Fostering creativity by juxtaposing old ideas in original ways isn’t new. Historians have noted that most of Thomas Edison’s inventions were the result of importing ideas from one area of science into another. Edison and his colleagues “used their knowledge of electromagnetic power from the telegraph industry, where they first worked, to transfer old ideas [to the industries of] lighting, telephone, phonograph, railway and mining,” two Stanford professors wrote in 1997. Researchers have consistently found that labs and companies encourage such combinations to spark creativity. A 1997 study of the consumer product design firm IDEO found that most of the company’s biggest successes originated as “combinations of existing knowledge from disparate industries.” IDEO’s designers created a top-selling water bottle, for example, by mixing a standard water carafe with the leak-proof nozzle of a shampoo container. 
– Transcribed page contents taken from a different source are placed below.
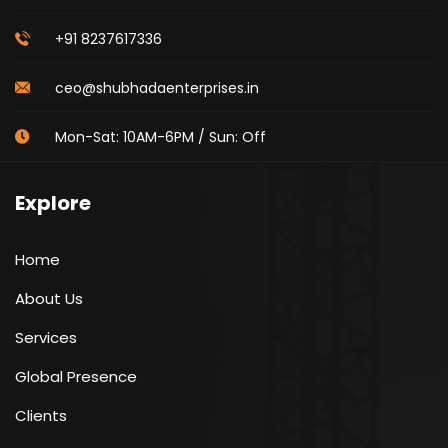
+91 8237617336
ceo@shubhadaenterprises.in
Mon-Sat: 10AM-6PM / Sun: Off
Explore
Home
About Us
Services
Global Presence
Clients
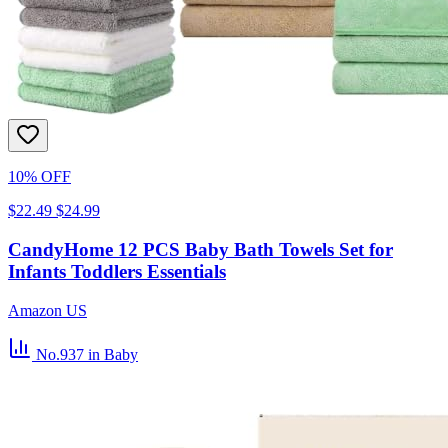
10% OFF
$22.49
$24.99
CandyHome 12 PCS Baby Bath Towels Set for
Infants Toddlers Essentials
Amazon US
No.937
in Baby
The power of combining old ideas in new ways also extends to finance, where the prices of stock derivatives are calculated by mixing formulas originally developed to describe the motion of dust particles with gambling techniques. Modern bike helmets exist because a designer wondered if he could take a boat’s hull, which can withstand nearly any collision, and design it in the shape of a hat. It even reaches to parenting, where one of the most popular baby books—Benjamin Spock’s The Common Sense Book of Baby and Child Care, first published in 1946—combined Freudian psychotherapy with traditional child-rearing techniques. 

“A lot of the people we think of as exceptionally creative are essentially intellectual middlemen,” said Uzzi. “They’ve learned how to transfer knowledge between different industries or groups. They’ve seen a lot of different people attack the same problems in different settings, and so they know which kinds of ideas are more likely to work.”